Inoltre l’atteggiamento dei politici dava l’impressione di arroganza ed eccesso di protezione. Secondo il modello occidentale, i tedeschi dell’est avevano vissuto quasi quarant'anni in un’illusione? Infine è ancora oggi presente la sensazione che gli ex cittadini della RDT non siano considerati equivalenti agli altri tedeschi. E’ frustrante. Dato che nessuno lo spiega, il cittadino medio dell’est deve chiedersi come possa giustificarsi il fatto che nel 2003 gli stipendi degli impiegati nel servizio pubblico non siano ancora al livello di quelli dell’ovest. Questo e altri esempi costituiscono il pericolo di una fuga collettiva nel passato. Di una vera e propria Ostalgie. Questa perdita di contatto con la realtà, che non é priva di pericolo perché minimizza il disprezzo dei dititti umani della RDT, impedisce una vera riunificazione delle persone.

Un parallelo tra riunificazione e allargamento

Quello che la Germania ha vissuto e ancora vive con la riunificazione potrebbe aiutare a trattare parte dei problemi relativi all’allargamento in modo più sensibile di quanto non venga fatto oggi.

Ma purtroppo l’uomo non sembra imparare dai propri errori. Quindi la richiesta di Germania e Austria di limitare la libertà di movimento dei neocittadini europei (una delle “quattro libertà” che costituiscono il nucleo del Mercato Unico Europeo) per un periodo di transizione di 7 anni solleva delle questioni. Una delle ragioni di questa richiesta sembra risiedere nella paura che il mercato del lavoro in Germania e in Austria venga invaso dai lavoratori dell’Europa dell’est, e che ciò provochi una nuova ondata di disoccupazione nei due paesi. Ma questo trattamento “di serie B” puo’ gettare le basi per un progetto comune? O si tratta solo e sempre di vincere o essere sconfitti? Inoltre, i 7 anni di transizione previsti per Spagna, Grecia e Portogallo all’inizio degli anni 80 si sono dimostrati inutili; la temuta migrazione di massa dal sud al nord Europa non é mai avvenuta. Perché ci ostiniamo a non imparare dal passato?

Effetto RDT in Europa?

La verità è che se i 15 si ostineranno ad affettare arroganza gratuita, invece di dedicarsi a progetti comuni come una politica sociale unica che permetta ai nuovi stati di essere membri a tutti gli effetti, tra qualche anno potrebbe delinearsi un pericoloso “effetto RDT” a livelli europei.

Il fatto che secondo i sondaggi il consenso ad un’eventuale entrata nella UE diminuisca in molti stati dovrebbe essere preso come un segnale di allarme, e trattato di conseguenza.

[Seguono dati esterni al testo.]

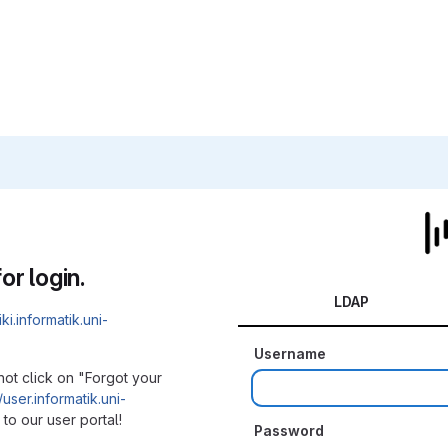
or login.
LDAP
iki.informatik.uni-
Username
not click on "Forgot your
/user.informatik.uni-
to our user portal!
Password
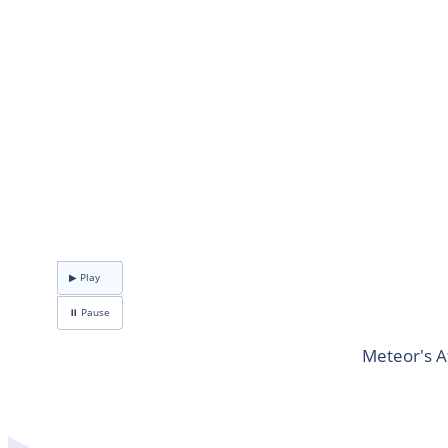
▶ Play
⏸ Pause
Meteor's A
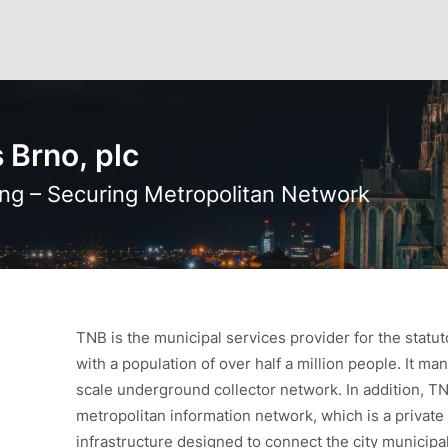
 Brno, plc
ng – Securing Metropolitan Network
TNB is the municipal services provider for the statut
with a population of over half a million people. It man
scale underground collector network. In addition, T
metropolitan information network, which is a priva
infrastructure designed to connect the city municipali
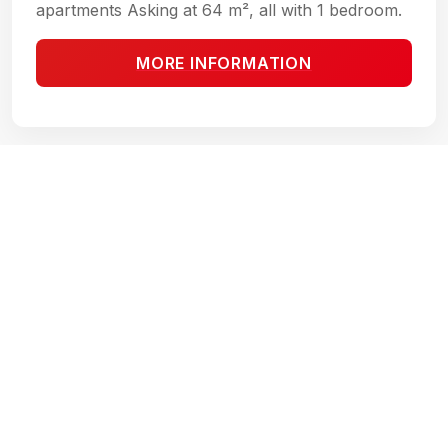
apartments Asking at 64 m², all with 1 bedroom.
MORE INFORMATION
THEA CONDOS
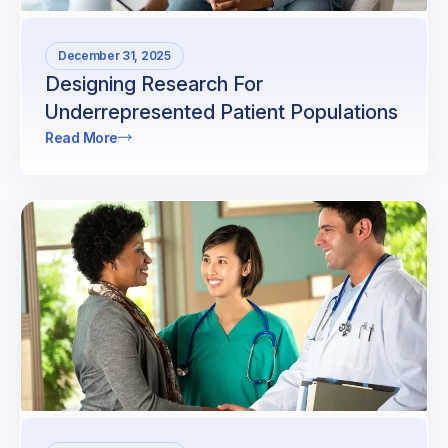
December 31, 2025
Designing Research For
Underrepresented Patient Populations
Read More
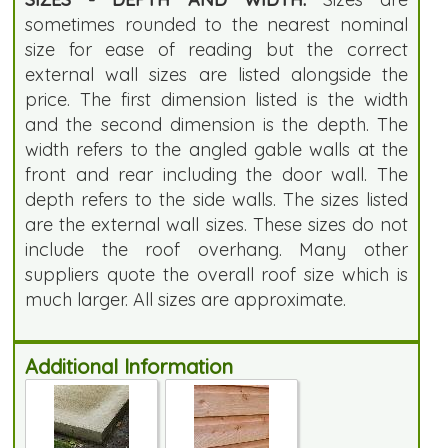
sometimes rounded to the nearest nominal
size for ease of reading but the correct
external wall sizes are listed alongside the
price. The first dimension listed is the width
and the second dimension is the depth. The
width refers to the angled gable walls at the
front and rear including the door wall. The
depth refers to the side walls. The sizes listed
are the external wall sizes. These sizes do not
include the roof overhang. Many other
suppliers quote the overall roof size which is
much larger. All sizes are approximate.
Additional Information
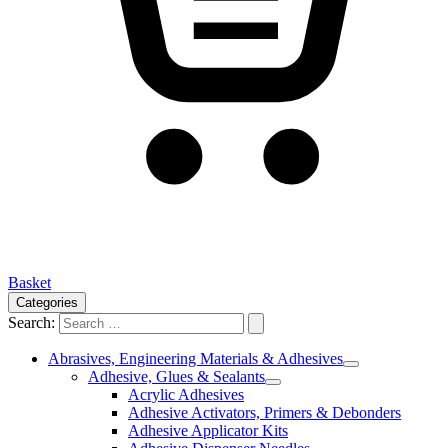
Basket
Categories
Search:
Abrasives, Engineering Materials & Adhesives
Adhesive, Glues & Sealants
Acrylic Adhesives
Adhesive Activators, Primers & Debonders
Adhesive Applicator Kits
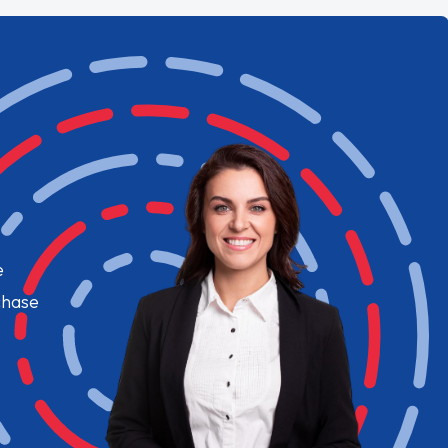
e
chase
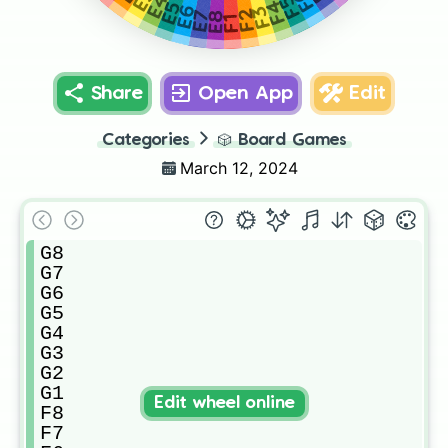
E4
F5
F4
E5
F3
E6
F2
E7
E8
F1
Share
Open App
Edit
Categories
🎲
Board Games
March 12, 2024
G8

G7

G6

G5

G4

G3

G2

G1

Edit wheel online
F8

F7
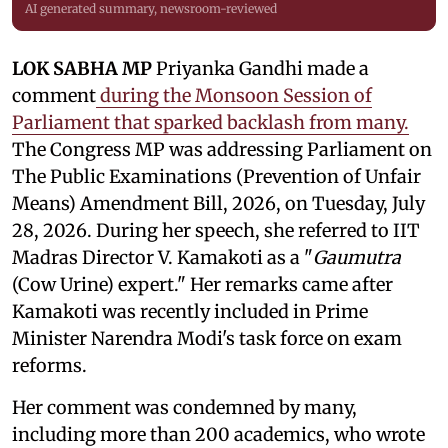
AI generated summary, newsroom-reviewed
LOK SABHA MP
Priyanka Gandhi made a
comment
during the Monsoon Session of
Parliament that sparked backlash from many.
The Congress MP was addressing Parliament on
The Public Examinations (Prevention of Unfair
Means) Amendment Bill, 2026, on Tuesday, July
28, 2026. During her speech, she referred to IIT
Madras Director V. Kamakoti as a "
Gaumutra
(Cow Urine) expert." Her remarks came after
Kamakoti was recently included in Prime
Minister Narendra Modi's task force on exam
reforms.
Her comment was condemned by many,
including more than 200 academics, who wrote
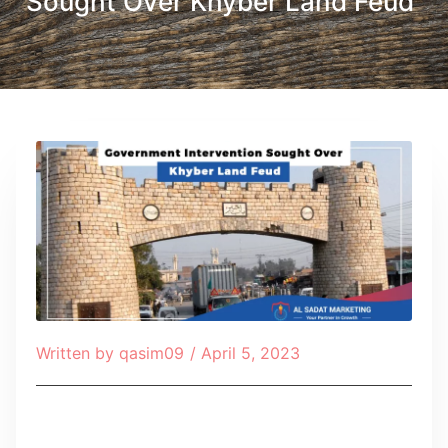
Sought Over Khyber Land Feud
Written by
qasim09
/
April 5, 2023
Table of Contents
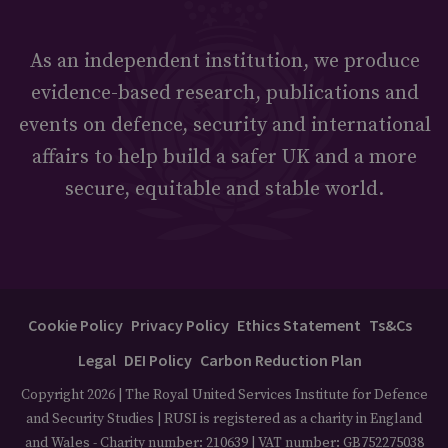
As an independent institution, we produce
evidence-based research, publications and
events on defence, security and international
affairs to help build a safer UK and a more
secure, equitable and stable world.
Cookie Policy
Privacy Policy
Ethics Statement
Ts&Cs
Legal
DEI Policy
Carbon Reduction Plan
Copyright 2026 | The Royal United Services Institute for Defence
and Security Studies | RUSI is registered as a charity in England
and Wales - Charity number: 210639 | VAT number: GB752275038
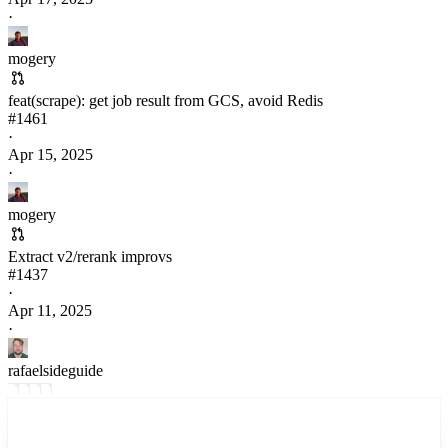
·
mogery
feat(scrape): get job result from GCS, avoid Redis
#
1461
·
Apr 15, 2025
·
mogery
Extract v2/rerank improvs
#
1437
·
Apr 11, 2025
·
rafaelsideguide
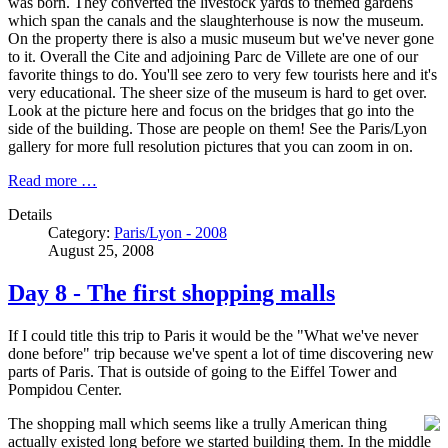
was born. They converted the livestock yards to themed gardens
which span the canals and the slaughterhouse is now the museum.
On the property there is also a music museum but we've never gone
to it. Overall the Cite and adjoining Parc de Villete are one of our
favorite things to do. You'll see zero to very few tourists here and it's
very educational. The sheer size of the museum is hard to get over.
Look at the picture here and focus on the bridges that go into the
side of the building. Those are people on them! See the Paris/Lyon
gallery for more full resolution pictures that you can zoom in on.
Read more …
Details
Category:
Paris/Lyon - 2008
August 25, 2008
Day 8 - The first shopping malls
If I could title this trip to Paris it would be the "What we've never
done before" trip because we've spent a lot of time discovering new
parts of Paris. That is outside of going to the Eiffel Tower and
Pompidou Center.
The shopping mall which seems like a trully American thing
actually existed long before we started building them. In the middle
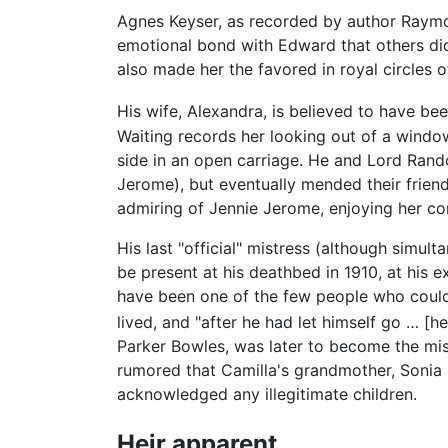
Agnes Keyser, as recorded by author Raym
emotional bond with Edward that others did n
also made her the favored in royal circles of
His wife, Alexandra, is believed to have be
Waiting records her looking out of a windo
side in an open carriage. He and Lord Rando
Jerome), but eventually mended their friend
admiring of Jennie Jerome, enjoying her co
His last "official" mistress (although simu
be present at his deathbed in 1910, at his e
have been one of the few people who could
lived, and "after he had let himself go … [
Parker Bowles, was later to become the mis
rumored that Camilla's grandmother, Sonia
acknowledged any illegitimate children.
Heir apparent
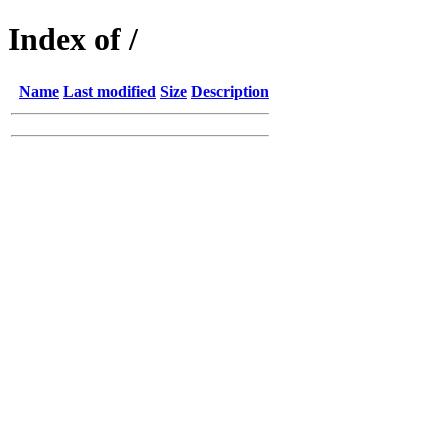
Index of /
Name
Last modified
Size
Description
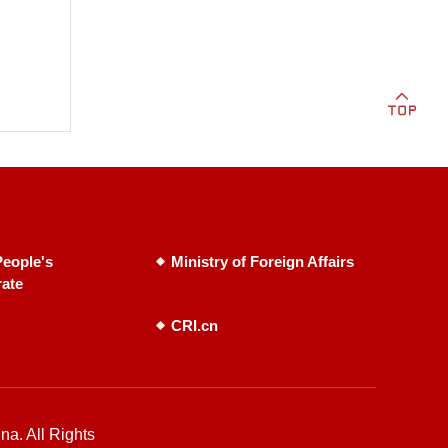
eople's
Ministry of Foreign Affairs
rate
CRI.cn
na. All Rights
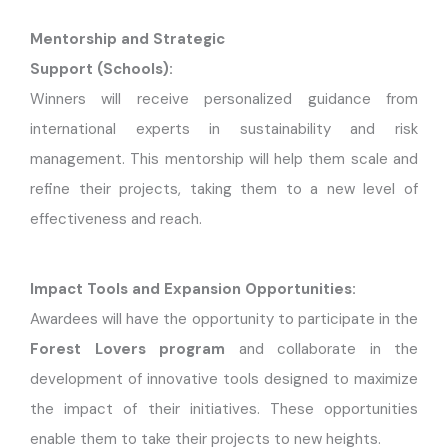
Mentorship and Strategic
Support (Schools):
Winners will receive personalized guidance from
international experts in sustainability and risk
management. This mentorship will help them scale and
refine their projects, taking them to a new level of
effectiveness and reach.
Impact Tools and Expansion Opportunities:
Awardees will have the opportunity to participate in the
Forest Lovers program
and collaborate in the
development of innovative tools designed to maximize
the impact of their initiatives. These opportunities
enable them to take their projects to new heights.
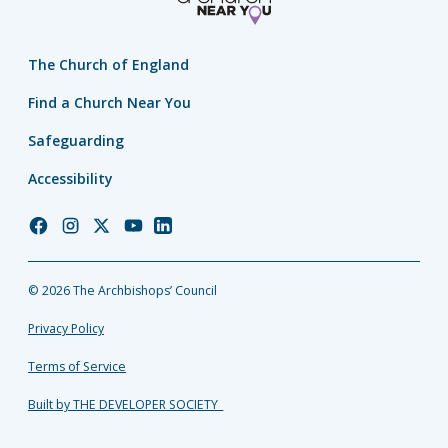
The Church of England
Find a Church Near You
Safeguarding
Accessibility
Church
Church
Church
Church
Church
of
of
of
of
of
England
England
England
England
England
© 2026 The Archbishops’ Council
Facebook
Instagram
Twitter
YouTube
LinkedIn
Privacy Policy
Terms of Service
Built by THE DEVELOPER SOCIETY_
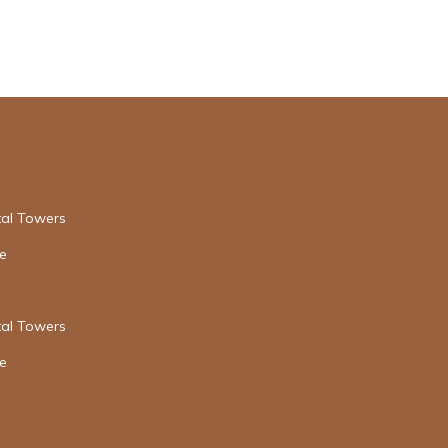
tal Towers
re
tal Towers
re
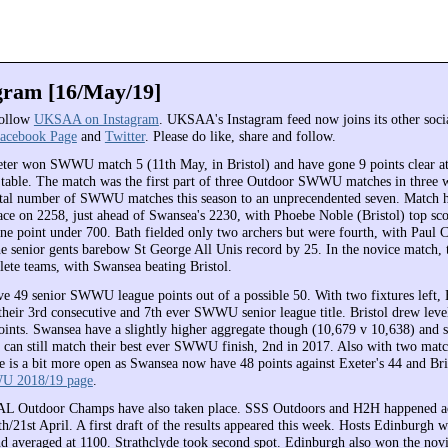
am [16/May/19]
follow
UKSAA on Instagram
. UKSAA's Instagram feed now joins its other soci
acebook Page
and
Twitter
. Please do like, share and follow.
ter won SWWU match 5 (11th May, in Bristol) and have gone 9 points clear at 
able. The match was the first part of three Outdoor SWWU matches in three 
otal number of SWWU matches this season to an unprecendented seven. Match ho
ace on 2258, just ahead of Swansea's 2230, with Phoebe Noble (Bristol) top sco
ne point under 700. Bath fielded only two archers but were fourth, with Paul 
he senior gents barebow St George All Unis record by 25. In the novice match, 
ete teams, with Swansea beating Bristol.
e 49 senior SWWU league points out of a possible 50. With two fixtures left, E
 their 3rd consecutive and 7th ever SWWU senior league title. Bristol drew lev
oints. Swansea have a slightly higher aggregate though (10,679 v 10,638) and 
ol can still match their best ever SWWU finish, 2nd in 2017. Also with two matc
ce is a bit more open as Swansea now have 48 points against Exeter's 44 and Bris
 2018/19 page
.
 Outdoor Champs have also taken place. SSS Outdoors and H2H happened ac
h/21st April. A first draft of the results appeared this week. Hosts Edinburgh 
d averaged at 1100. Strathclyde took second spot. Edinburgh also won the nov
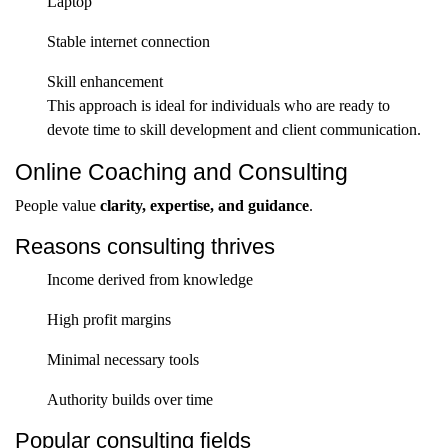
Laptop
Stable internet connection
Skill enhancement
This approach is ideal for individuals who are ready to
devote time to skill development and client communication.
Online Coaching and Consulting
People value
clarity, expertise, and guidance
.
Reasons consulting thrives
Income derived from knowledge
High profit margins
Minimal necessary tools
Authority builds over time
Popular consulting fields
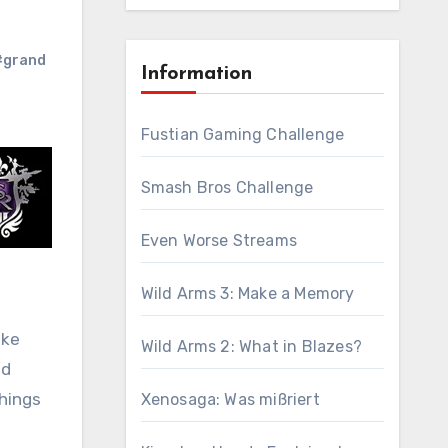
#grand
Information
Fustian Gaming Challenge
Smash Bros Challenge
Even Worse Streams
Wild Arms 3: Make a Memory
ike
Wild Arms 2: What in Blazes?
ad
things
Xenosaga: Was mißriert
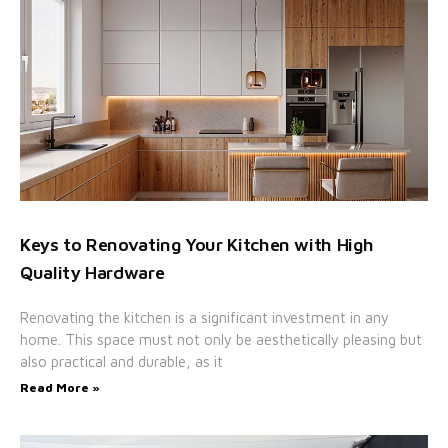
Keys to Renovating Your Kitchen with High
Quality Hardware
Renovating the kitchen is a significant investment in any
home. This space must not only be aesthetically pleasing but
also practical and durable, as it
Read More »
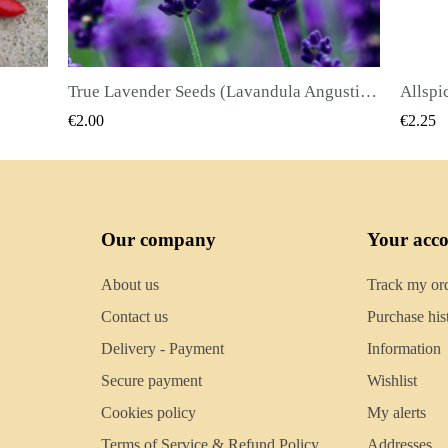
True Lavender Seeds (Lavandula Angustifolia Mill)
Allspice Seeds (Pimenta dioica)
QUICK VIEW
€2.25
€2.50
Our company
Your acc
About us
Track my or
Contact us
Purchase his
Delivery - Payment
Information
Secure payment
Wishlist
Cookies policy
My alerts
Terms of Service & Refund Policy
Addresses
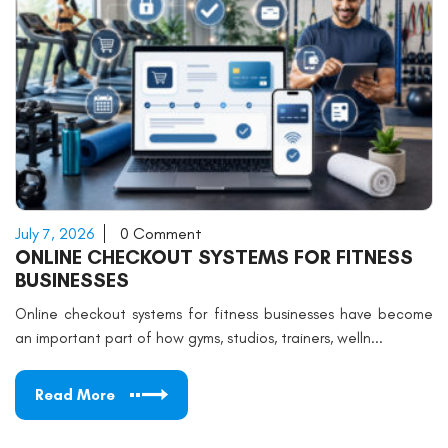
July 7, 2026
0 Comment
ONLINE CHECKOUT SYSTEMS FOR FITNESS
BUSINESSES
Online checkout systems for fitness businesses have become
an important part of how gyms, studios, trainers, welln...
Read More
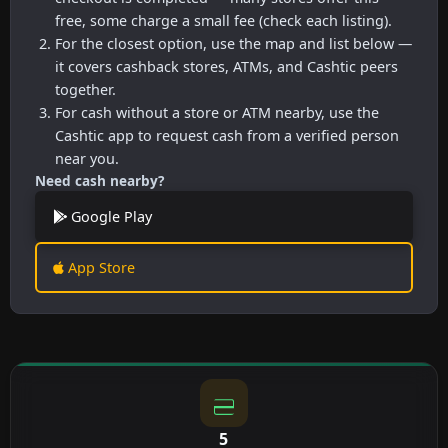
free, some charge a small fee (check each listing).
For the closest option, use the map and list below —
it covers cashback stores, ATMs, and Cashtic peers
together.
For cash without a store or ATM nearby, use the
Cashtic app to request cash from a verified person
near you.
Need cash nearby?
Google Play
App Store
5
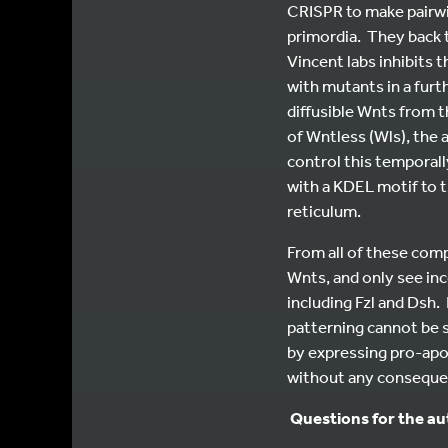
CRISPR to make pairwis
primordia. They back
Vincent labs inhibits 
with mutants in a furt
diffusible Wnts from t
of Wntless (Wls), the
control this temporall
with a KDEL motif to 
reticulum.
From all of these com
Wnts, and only see i
including Fzl and Dsh.
patterning cannot be s
by expressing pro-apop
without any consequen
Questions for the a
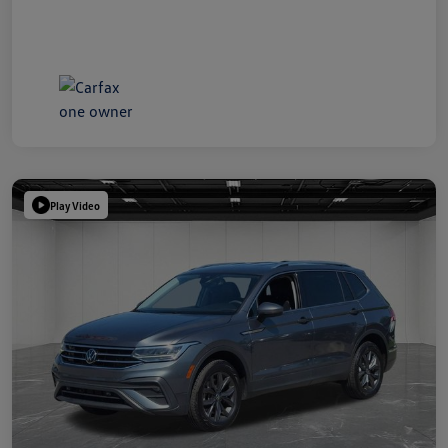
Play Video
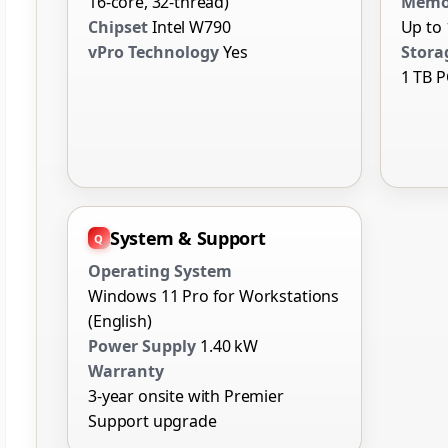
16-core, 32-thread)
Memo
Chipset
Intel W790
Up to 
vPro Technology
Yes
Stora
1 TB P
System & Support
Operating System
Windows 11 Pro for Workstations
(English)
Power Supply
1.40 kW
Warranty
3-year onsite with Premier
Support upgrade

Da come i media presentano i negoziati, non c’é solo la sensazione da parte dei cittadini degli stati candidati che nell’Unione vi sia una società di “serie A“ e una di “serie B“. C’é anche il fatto che i ricordi e le ferite sono ancora troppo freschi: la liberazione dalle pressioni di un potere dittatoriale data per molti paesi di soli 10 anni. Per come si presenta al momento l’entrata nell’UE, potrebbe ripresentarsi in fretta la paura di una nuova pressione – stavolta da parte dell’occidente.

Per diventare membro dell’Unione, un paese deve soddisfare vari criteri. Tra questi figurano democrazia e uguaglianza dei diritti per tutti i cittadini. Ma quando dall’altra parte si hanno richieste e aspettative, perfino queste devono a loro volta essere soddisfatte, per non perdere credibilità.

Nel 1990 la Germania si é allargata ad est, come fa l’Europa oggi. Ma allora la politica –e anche gran parte della popolazione della Germania dell’ovest- dimentico’ di considerare l’est come un partner eguale. Ci armammo subito di calcolatrici per calcolare i costi della ricostruzione e vedere chi poteva approfittare del business. Sarebbe dunque compito della politica tedesca ed europea di lavorare per non ripetere questi errori. Solo in questo modo l’allargamento potrà diventare una riunificazione per l’Europa.

(1) Rispettivamente, Repubblica Democratica Tedesca e Repubblica Federale Tedesca.

(2) Dal tedesco “ost” = “Est” e “nostalgie” = nostalgia.